» YOUR OBJECTIVE
In the forum thread about the horse Troy, reproduce word for word the passage from "That is the bit" up to and including "a learning process.".

━━ EXTRACT TO READ ━━

# Here is Troy



## keithturner (Aug 20, 2007)

This our actual first horse.. He gets along well with my pa-in-law's mare and colt. He is absolutely beautiful and extremely loving and friendly. The lady I bought him from said he is American Saddlebred. We got him with all tack and synthetic barrell saddle for $500...


----------



## Tessa Bear (May 15, 2007)

wow it looks like you have a really harsh but in his mouth and a tie down on him....

makes me think you don't think hes safe?


----------



## keithturner (Aug 20, 2007)

That is the bit that came with him. My neighbor said that is the one that is supposed to be on him. It is a bit for gaited horses. The tie down was suggested until we get really comfortable riding. He is teaching us alot of things. My neighbor and his wife say he has a perfect gait and they loved it when they got on him. He listens really well so hopefully soon I can take the tie down off. I dont like the way it looks. I also want to be confident enough to take the halter off when I put on the bridle. It is all a learning process.


----------



## Kiki (Feb 7, 2007)

Yeah they are kind of harsh........

Have you tried riding him without them??


----------



## keithturner (Aug 20, 2007)

not yet, though i have been thinking about it because the people we bought him from rode him bareback sometimes. We found out today what the previous owners meant by "a little hard-headed"...


----------



## KANSAS_TWISTER (Feb 23, 2007)

ok you bought another horse with out really knowing any thing about horses?, and relying on what your nieghbor tell's you?....not to be rude but.........it might of be wise to take lesson's before jumping in to this......and yes i agree with every one else your horse have a very harsh bit and something a begginer should not be dealing with....btw that halter looks way to tight


----------



## meggymoo (Mar 10, 2007)

Hi Keith,

He looks nice, cute face. Troy's a good name, suits him too.

━━━
━━ INFORMATION SHOWN ━━

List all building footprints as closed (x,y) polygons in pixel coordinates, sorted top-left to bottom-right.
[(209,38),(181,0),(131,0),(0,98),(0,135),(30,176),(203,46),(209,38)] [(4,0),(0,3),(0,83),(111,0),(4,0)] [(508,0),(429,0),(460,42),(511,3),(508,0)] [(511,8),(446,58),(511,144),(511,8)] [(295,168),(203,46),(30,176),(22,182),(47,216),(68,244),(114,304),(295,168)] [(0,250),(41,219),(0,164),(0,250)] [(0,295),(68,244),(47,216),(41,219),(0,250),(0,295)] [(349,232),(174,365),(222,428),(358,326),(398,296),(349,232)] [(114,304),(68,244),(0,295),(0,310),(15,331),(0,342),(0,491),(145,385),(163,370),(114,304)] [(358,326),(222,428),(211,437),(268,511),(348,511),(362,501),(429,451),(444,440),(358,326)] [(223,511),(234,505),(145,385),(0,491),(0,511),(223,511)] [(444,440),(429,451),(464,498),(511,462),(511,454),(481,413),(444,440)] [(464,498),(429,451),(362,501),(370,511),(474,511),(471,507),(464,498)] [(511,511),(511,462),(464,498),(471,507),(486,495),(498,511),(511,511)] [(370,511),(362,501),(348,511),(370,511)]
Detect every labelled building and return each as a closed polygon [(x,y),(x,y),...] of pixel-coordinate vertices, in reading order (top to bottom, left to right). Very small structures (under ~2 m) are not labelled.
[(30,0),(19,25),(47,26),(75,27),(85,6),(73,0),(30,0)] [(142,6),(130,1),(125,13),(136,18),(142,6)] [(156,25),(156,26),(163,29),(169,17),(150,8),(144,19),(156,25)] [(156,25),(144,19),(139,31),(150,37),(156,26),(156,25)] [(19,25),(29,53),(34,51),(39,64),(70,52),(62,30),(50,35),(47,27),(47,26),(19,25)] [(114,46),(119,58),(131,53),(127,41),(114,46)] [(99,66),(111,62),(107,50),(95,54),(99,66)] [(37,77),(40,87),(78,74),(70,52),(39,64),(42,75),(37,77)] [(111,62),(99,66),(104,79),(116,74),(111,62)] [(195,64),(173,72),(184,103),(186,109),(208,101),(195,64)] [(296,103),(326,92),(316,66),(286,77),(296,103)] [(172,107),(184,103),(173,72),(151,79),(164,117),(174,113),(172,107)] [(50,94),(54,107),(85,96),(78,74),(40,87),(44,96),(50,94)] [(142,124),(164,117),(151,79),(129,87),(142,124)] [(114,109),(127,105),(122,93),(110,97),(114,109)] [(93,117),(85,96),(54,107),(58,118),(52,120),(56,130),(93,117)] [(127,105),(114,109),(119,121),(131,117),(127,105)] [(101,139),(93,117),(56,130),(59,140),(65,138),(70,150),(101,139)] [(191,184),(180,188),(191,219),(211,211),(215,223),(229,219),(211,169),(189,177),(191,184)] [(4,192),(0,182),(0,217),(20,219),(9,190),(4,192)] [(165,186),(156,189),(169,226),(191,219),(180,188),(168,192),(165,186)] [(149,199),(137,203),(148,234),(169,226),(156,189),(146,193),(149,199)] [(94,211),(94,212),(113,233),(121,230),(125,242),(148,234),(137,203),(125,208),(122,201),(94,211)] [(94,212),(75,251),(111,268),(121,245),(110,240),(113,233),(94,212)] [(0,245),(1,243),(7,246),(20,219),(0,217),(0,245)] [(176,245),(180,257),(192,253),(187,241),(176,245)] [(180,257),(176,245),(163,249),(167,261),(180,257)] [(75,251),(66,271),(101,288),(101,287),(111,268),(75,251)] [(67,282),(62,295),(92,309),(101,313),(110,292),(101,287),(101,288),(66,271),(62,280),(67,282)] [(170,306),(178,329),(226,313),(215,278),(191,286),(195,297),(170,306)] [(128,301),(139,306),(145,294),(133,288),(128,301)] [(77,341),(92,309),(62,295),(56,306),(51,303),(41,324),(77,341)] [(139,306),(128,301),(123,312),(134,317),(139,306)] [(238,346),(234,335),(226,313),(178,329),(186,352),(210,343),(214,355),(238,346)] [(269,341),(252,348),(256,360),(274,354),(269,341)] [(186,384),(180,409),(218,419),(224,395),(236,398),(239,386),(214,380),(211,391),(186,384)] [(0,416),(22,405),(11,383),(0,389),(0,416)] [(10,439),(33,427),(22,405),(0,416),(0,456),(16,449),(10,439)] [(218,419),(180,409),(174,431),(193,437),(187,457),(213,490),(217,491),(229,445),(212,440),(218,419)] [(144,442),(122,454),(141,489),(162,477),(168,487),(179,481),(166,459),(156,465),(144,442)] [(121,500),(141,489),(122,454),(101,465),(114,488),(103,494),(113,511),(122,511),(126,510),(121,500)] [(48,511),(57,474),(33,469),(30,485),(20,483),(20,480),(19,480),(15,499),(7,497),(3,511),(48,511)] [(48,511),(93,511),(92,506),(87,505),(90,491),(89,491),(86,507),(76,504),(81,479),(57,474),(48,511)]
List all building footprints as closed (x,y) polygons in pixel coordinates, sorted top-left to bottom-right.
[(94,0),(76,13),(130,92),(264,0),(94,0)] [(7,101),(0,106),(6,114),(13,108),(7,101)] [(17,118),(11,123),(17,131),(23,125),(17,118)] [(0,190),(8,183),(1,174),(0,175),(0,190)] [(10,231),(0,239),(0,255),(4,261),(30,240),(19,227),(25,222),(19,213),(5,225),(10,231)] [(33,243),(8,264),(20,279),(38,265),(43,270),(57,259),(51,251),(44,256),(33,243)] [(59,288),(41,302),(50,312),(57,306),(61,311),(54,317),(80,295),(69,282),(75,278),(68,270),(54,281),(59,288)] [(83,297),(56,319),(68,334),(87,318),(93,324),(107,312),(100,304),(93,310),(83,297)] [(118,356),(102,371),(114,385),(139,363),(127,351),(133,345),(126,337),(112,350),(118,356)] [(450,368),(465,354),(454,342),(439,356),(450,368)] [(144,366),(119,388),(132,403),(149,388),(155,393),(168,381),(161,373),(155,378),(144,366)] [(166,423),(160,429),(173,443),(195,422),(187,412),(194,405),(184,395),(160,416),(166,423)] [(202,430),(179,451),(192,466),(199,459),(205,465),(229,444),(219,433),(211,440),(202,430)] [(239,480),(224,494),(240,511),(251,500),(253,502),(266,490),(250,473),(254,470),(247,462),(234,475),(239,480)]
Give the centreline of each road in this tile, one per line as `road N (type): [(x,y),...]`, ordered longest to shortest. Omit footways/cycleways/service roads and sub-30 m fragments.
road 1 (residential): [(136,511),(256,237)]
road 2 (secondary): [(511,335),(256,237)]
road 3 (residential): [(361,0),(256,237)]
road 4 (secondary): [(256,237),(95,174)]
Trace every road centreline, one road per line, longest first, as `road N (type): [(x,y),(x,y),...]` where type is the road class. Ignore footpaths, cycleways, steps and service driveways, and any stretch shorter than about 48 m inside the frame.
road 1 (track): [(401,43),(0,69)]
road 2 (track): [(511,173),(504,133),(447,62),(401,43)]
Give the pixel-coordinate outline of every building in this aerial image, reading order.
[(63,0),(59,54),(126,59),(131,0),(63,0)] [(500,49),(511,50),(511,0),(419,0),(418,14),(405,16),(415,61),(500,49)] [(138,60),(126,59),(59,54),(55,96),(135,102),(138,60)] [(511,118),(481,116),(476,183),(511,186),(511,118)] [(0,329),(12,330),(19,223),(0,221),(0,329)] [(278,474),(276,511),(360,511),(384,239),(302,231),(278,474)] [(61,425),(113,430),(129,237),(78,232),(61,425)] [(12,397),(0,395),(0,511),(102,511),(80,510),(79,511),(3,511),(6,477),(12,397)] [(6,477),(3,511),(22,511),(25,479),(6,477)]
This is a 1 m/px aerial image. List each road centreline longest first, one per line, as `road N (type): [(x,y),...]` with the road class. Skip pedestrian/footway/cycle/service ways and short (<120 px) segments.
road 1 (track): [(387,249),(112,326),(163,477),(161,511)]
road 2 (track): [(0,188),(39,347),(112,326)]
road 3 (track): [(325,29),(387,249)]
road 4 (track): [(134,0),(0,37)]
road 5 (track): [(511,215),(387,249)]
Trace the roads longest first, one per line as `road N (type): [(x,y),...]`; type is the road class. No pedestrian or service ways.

━━━

» TASK SOLUTION
That is the bit that came with him. My neighbor said that is the one that is supposed to be on him. It is a bit for gaited horses. The tie down was suggested until we get really comfortable riding. He is teaching us alot of things. My neighbor and his wife say he has a perfect gait and they loved it when they got on him. He listens really well so hopefully soon I can take the tie down off. I dont like the way it looks. I also want to be confident enough to take the halter off when I put on the bridle. It is all a learning process.